SET TASK => Could you repeat the lines below word for word, starting with the line that contains "sub-region: Orange County" and ending with the line that contains "sub-region: Monroe County", both included?

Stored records
○ ○ ○ ○ ○

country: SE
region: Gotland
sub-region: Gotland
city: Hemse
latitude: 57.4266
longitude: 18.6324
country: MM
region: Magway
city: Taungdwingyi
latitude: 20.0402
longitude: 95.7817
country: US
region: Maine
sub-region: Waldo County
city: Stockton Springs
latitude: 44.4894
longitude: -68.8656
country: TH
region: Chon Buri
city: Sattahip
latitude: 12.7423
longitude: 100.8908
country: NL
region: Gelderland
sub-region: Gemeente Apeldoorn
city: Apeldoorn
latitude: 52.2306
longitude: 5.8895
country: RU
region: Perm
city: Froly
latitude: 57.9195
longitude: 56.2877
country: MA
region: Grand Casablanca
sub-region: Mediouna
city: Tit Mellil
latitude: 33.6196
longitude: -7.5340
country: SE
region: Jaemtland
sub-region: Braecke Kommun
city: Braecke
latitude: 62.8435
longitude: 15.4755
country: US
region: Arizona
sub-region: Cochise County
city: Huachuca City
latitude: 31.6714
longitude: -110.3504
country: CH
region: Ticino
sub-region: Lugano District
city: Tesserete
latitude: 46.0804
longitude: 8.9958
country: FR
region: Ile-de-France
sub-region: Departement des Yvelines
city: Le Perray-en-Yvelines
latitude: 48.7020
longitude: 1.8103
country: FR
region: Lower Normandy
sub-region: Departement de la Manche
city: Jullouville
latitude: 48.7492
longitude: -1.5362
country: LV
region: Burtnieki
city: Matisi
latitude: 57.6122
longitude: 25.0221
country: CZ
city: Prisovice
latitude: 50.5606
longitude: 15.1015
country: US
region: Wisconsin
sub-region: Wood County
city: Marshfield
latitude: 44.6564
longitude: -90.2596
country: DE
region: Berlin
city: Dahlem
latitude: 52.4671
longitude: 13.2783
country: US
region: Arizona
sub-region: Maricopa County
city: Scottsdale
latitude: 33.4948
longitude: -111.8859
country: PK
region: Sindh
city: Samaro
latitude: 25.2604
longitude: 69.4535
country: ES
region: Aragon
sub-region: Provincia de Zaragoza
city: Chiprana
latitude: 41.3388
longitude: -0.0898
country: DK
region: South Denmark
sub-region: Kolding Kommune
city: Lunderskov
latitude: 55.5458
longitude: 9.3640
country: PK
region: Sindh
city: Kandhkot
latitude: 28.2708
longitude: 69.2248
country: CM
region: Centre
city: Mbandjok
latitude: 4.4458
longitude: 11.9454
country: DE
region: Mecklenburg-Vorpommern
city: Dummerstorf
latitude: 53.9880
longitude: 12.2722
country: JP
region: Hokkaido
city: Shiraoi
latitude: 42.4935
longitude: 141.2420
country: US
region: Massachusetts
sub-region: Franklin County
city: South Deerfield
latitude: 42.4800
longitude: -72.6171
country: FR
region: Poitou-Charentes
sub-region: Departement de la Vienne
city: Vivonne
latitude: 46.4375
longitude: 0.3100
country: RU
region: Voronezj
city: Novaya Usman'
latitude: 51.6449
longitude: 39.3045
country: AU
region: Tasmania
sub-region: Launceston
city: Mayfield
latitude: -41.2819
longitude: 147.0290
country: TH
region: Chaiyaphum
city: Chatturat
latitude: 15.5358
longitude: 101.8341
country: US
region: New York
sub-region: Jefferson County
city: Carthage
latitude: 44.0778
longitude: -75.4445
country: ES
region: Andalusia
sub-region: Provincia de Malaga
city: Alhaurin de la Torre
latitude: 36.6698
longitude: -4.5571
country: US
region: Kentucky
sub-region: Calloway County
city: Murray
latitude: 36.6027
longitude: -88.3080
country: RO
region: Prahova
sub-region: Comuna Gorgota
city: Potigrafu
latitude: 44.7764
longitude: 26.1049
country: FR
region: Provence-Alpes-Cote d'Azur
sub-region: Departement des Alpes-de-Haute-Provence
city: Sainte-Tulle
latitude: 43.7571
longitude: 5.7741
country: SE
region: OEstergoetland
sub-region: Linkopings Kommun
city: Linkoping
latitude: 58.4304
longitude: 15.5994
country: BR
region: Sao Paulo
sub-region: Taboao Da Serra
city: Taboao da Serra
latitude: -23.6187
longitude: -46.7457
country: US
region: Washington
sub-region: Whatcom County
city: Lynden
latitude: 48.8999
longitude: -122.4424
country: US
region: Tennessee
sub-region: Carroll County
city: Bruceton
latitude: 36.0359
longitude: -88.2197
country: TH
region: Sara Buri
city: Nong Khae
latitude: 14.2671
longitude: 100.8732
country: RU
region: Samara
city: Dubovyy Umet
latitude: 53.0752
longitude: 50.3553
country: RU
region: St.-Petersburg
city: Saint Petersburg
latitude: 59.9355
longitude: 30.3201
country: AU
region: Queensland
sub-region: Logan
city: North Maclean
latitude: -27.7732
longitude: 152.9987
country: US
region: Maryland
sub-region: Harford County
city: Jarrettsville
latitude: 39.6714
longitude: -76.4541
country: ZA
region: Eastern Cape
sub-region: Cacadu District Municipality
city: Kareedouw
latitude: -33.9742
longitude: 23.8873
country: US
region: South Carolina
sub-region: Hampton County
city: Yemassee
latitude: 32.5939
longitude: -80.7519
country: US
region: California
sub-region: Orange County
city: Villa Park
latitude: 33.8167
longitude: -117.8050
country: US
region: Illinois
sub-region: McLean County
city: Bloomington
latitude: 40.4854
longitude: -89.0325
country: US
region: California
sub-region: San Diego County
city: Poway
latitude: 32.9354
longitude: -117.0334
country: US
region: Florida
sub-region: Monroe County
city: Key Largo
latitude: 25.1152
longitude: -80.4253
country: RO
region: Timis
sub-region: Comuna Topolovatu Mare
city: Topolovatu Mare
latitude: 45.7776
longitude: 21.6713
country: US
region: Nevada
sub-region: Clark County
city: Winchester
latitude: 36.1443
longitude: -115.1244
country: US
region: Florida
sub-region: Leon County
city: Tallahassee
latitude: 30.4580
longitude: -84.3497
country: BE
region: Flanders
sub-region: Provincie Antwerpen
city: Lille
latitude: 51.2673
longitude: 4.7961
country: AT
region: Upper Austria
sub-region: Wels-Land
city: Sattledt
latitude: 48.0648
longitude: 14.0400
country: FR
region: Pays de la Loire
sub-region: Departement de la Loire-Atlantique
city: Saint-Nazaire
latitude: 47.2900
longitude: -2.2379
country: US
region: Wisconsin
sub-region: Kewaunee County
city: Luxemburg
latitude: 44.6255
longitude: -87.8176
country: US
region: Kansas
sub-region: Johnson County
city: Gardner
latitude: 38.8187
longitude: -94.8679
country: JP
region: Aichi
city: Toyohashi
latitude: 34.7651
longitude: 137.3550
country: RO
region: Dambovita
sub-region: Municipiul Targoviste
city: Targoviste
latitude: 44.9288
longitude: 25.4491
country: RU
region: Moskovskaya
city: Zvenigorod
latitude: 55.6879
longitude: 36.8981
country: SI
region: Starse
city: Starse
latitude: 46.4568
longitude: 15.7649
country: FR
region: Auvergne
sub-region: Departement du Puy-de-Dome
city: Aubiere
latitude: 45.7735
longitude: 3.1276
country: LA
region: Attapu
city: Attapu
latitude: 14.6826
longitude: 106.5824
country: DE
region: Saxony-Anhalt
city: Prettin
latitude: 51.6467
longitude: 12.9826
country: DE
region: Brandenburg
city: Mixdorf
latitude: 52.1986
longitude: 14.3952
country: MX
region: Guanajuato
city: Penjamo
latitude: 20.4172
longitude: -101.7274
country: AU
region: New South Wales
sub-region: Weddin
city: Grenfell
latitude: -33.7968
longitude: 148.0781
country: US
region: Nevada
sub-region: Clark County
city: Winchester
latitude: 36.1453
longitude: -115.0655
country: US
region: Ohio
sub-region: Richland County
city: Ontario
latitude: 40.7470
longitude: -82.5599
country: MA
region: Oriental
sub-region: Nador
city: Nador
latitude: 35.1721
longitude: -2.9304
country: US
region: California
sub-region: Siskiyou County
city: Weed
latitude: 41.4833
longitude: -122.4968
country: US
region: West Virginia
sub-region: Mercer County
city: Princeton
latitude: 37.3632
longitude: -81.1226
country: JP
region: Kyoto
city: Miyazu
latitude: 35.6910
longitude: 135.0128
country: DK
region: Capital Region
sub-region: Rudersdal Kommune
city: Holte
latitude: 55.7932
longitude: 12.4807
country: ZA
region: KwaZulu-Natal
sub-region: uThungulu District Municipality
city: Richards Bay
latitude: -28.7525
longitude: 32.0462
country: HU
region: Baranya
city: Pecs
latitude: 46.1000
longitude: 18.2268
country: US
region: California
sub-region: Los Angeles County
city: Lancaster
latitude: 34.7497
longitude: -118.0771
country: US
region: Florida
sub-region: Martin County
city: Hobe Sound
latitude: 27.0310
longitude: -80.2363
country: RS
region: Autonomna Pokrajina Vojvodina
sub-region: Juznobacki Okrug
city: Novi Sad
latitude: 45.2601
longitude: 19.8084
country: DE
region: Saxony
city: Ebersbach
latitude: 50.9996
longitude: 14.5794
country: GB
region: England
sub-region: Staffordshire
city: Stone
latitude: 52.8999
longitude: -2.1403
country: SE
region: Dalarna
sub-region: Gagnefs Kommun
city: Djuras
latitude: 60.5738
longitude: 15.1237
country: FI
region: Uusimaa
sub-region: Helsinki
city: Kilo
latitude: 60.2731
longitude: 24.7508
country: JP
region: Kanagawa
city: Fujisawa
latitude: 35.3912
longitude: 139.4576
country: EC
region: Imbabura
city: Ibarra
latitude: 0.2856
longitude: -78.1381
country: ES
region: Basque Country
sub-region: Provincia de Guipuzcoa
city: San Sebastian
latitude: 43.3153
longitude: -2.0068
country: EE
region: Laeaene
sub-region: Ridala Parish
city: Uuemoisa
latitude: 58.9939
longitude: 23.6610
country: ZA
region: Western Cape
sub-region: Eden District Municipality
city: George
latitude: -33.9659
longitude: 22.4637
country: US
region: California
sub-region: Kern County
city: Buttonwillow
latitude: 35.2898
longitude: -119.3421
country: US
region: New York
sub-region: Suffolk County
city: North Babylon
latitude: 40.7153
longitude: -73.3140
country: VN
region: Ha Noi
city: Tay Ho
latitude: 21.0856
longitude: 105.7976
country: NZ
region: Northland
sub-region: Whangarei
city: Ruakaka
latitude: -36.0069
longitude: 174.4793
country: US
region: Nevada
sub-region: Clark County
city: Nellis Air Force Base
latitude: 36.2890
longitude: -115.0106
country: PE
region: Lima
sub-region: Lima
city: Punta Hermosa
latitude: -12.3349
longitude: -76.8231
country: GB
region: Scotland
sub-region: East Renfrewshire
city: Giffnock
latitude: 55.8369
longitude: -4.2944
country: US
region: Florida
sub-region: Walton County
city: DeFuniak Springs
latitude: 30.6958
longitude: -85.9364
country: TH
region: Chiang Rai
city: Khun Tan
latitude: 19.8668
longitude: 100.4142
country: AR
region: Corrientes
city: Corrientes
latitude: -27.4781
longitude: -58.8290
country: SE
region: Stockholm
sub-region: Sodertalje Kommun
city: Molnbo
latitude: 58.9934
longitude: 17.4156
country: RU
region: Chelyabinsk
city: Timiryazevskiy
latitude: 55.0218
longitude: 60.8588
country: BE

○ ○ ○ ○ ○

EXPECTED ANSWER =>
sub-region: Orange County
city: Villa Park
latitude: 33.8167
longitude: -117.8050
country: US
region: Illinois
sub-region: McLean County
city: Bloomington
latitude: 40.4854
longitude: -89.0325
country: US
region: California
sub-region: San Diego County
city: Poway
latitude: 32.9354
longitude: -117.0334
country: US
region: Florida
sub-region: Monroe County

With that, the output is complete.